"Een mens, een muis of een aap is meer dan de som der delen”, zegt Prof. Dr. Clevers, arts-geneticus en hoogleraar aan de Universiteit Utrecht, in deze uitzending van Focus. “Uiteindelijk moet je toch laten zien dat wat je hebt ontdekt, in zo'n integraal lichaam, ook waar is."
Onder de titel "Muis redt levens" belichtte dit wetenschapsprogramma van de NTR 9 (31 oktober) de maatschappelijke discussie over de noodzaak of overbodigheid van dierproeven.
Levend wezen blijft nodig
De groeiende opinie - onder publiek en politici - dat proefdiergebruik achterhaald zou zijn, kan onder deze artsen en wetenschappers niet op bijval rekenen. Zij geven aan dat we vooralsnog niet zonder onderzoek in proefdieren kunnen. Tegelijkertijd zijn voor veel toepassingen dierproeven niet meer relevant. Maar een levend wezen blijft veelal wel nog nodig om werkzaamheid en veiligheid van nieuwe middelen onomstotelijk vast te stellen. En riskante stappen doen we liever niet in de mens.

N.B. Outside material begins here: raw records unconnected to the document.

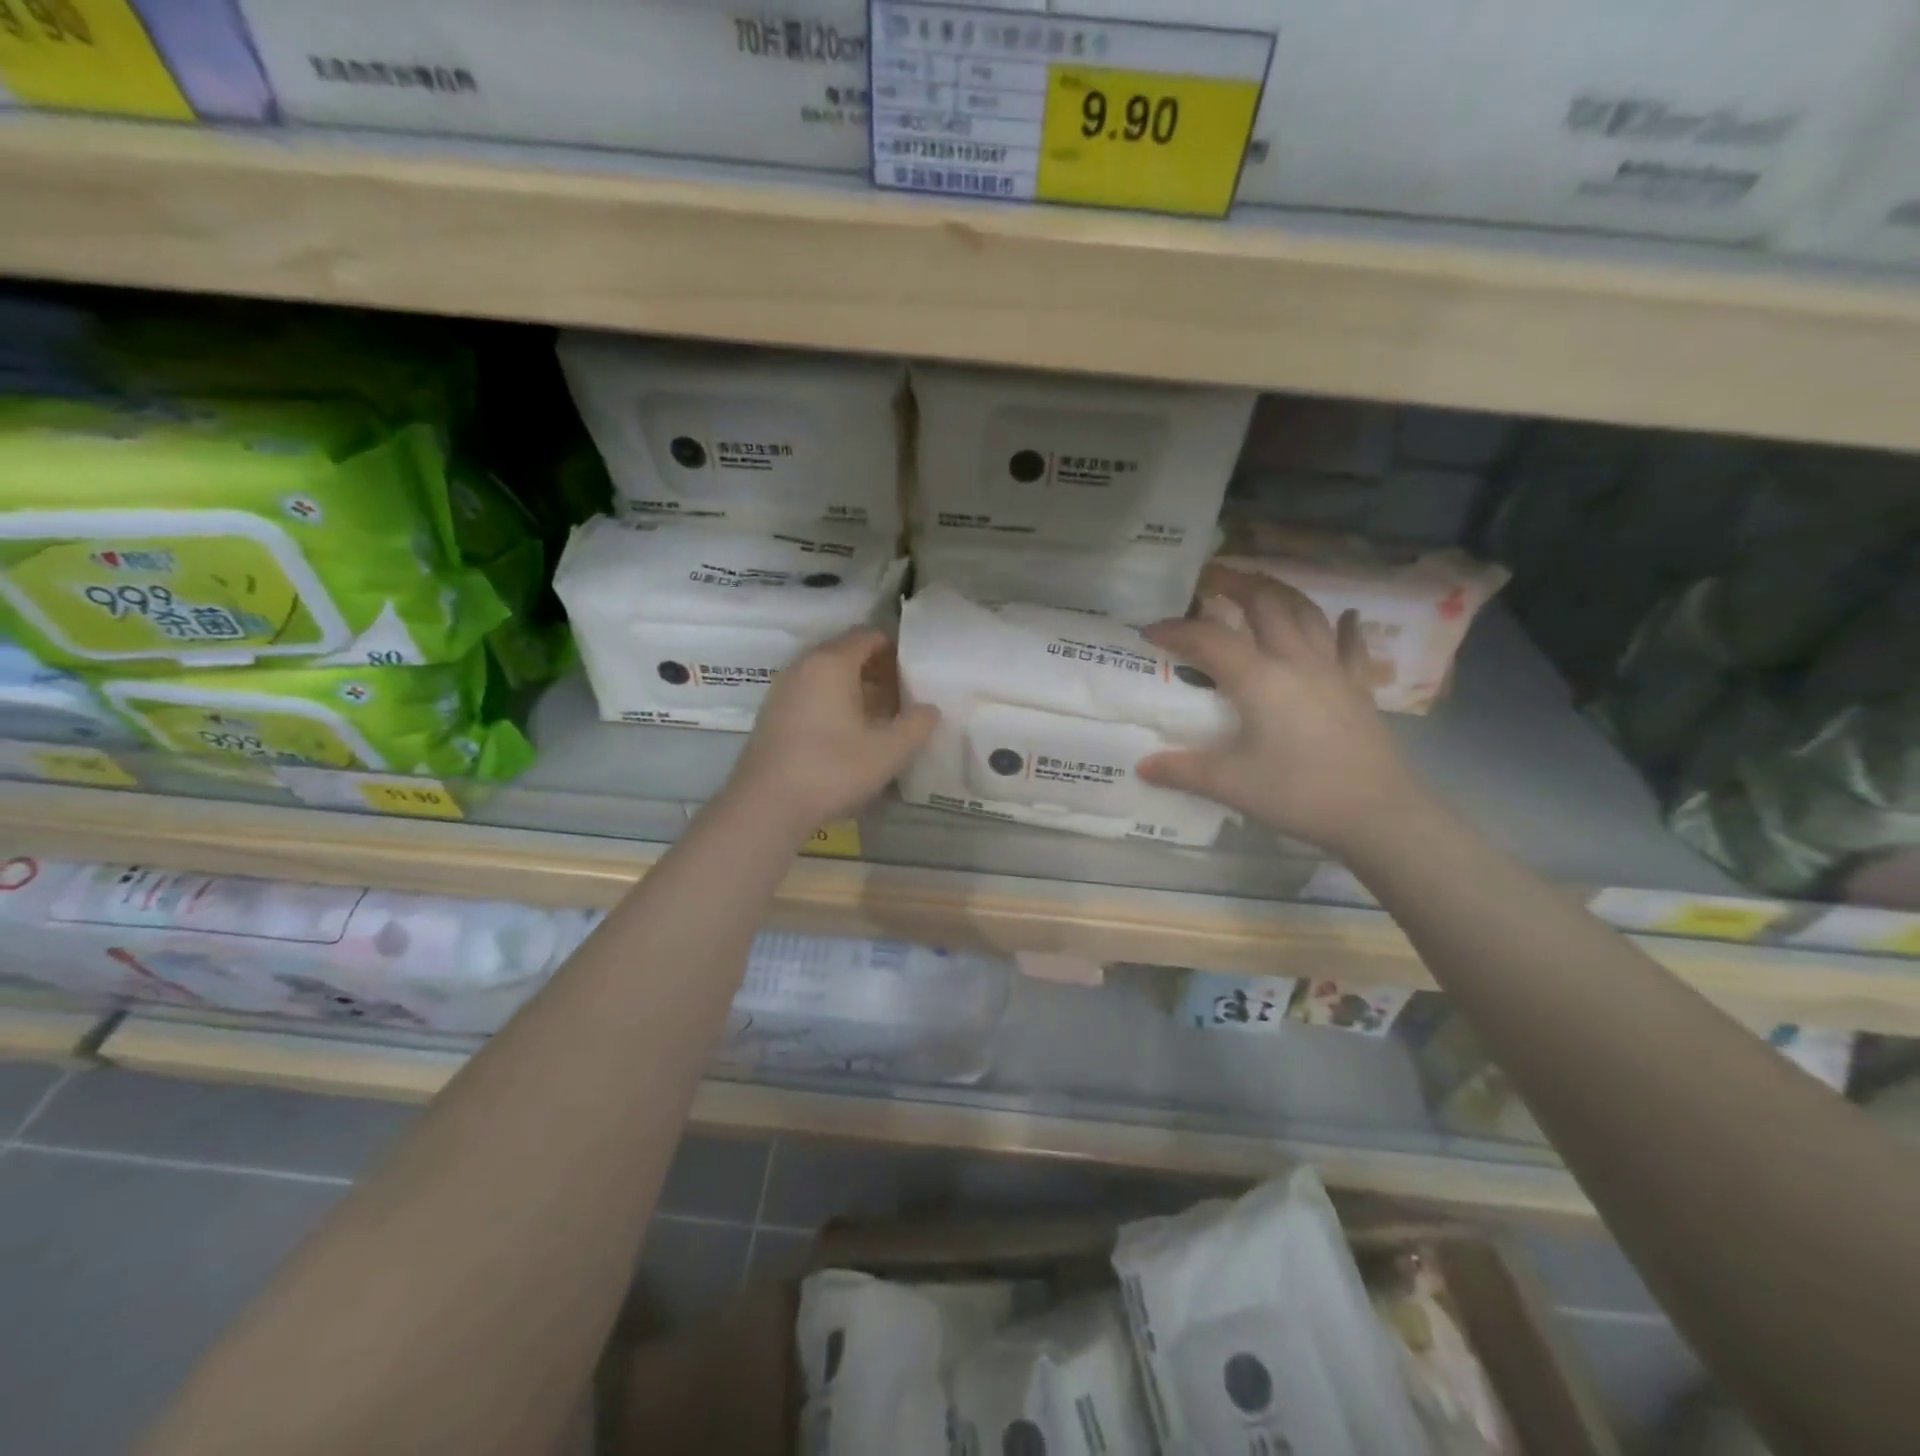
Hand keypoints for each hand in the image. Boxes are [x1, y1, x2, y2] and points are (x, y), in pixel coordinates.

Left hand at [723, 628, 938, 837]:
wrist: (767, 806)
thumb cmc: (832, 770)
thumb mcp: (888, 751)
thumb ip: (917, 725)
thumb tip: (929, 709)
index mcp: (831, 663)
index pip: (868, 635)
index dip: (896, 649)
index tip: (915, 673)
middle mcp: (804, 666)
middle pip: (846, 652)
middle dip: (877, 669)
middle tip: (903, 696)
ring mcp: (783, 689)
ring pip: (827, 674)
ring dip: (856, 687)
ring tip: (881, 716)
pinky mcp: (773, 713)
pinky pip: (811, 693)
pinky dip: (833, 701)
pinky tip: (849, 733)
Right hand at [1137, 569, 1422, 854]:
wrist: (1376, 813)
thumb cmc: (1298, 793)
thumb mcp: (1231, 784)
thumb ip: (1183, 771)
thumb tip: (1141, 766)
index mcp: (1259, 679)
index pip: (1209, 639)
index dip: (1176, 630)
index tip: (1149, 631)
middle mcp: (1295, 661)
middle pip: (1265, 604)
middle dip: (1235, 585)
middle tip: (1210, 580)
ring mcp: (1332, 670)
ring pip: (1306, 613)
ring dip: (1280, 593)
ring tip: (1259, 587)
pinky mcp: (1357, 688)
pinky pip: (1350, 645)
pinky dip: (1344, 626)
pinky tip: (1345, 615)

Aan de hand van concrete voorbeelden illustreert het programma hoe de oorzaak van een menselijke kwaal aan het licht kwam dankzij kennis uit proefdieronderzoek, en hoe medische vooruitgang op veel terreinen onmogelijk is zonder te werken met dieren. Dat geldt ook voor de spectaculaire ontwikkelingen op het gebied van immuuntherapie tegen kanker. Van alle onderzoekers die de afgelopen decennia de Nobelprijs voor geneeskunde ontvingen, kunnen maar weinig winnaars zeggen dat ze voor hun onderzoek niet met proefdieren hebben gewerkt.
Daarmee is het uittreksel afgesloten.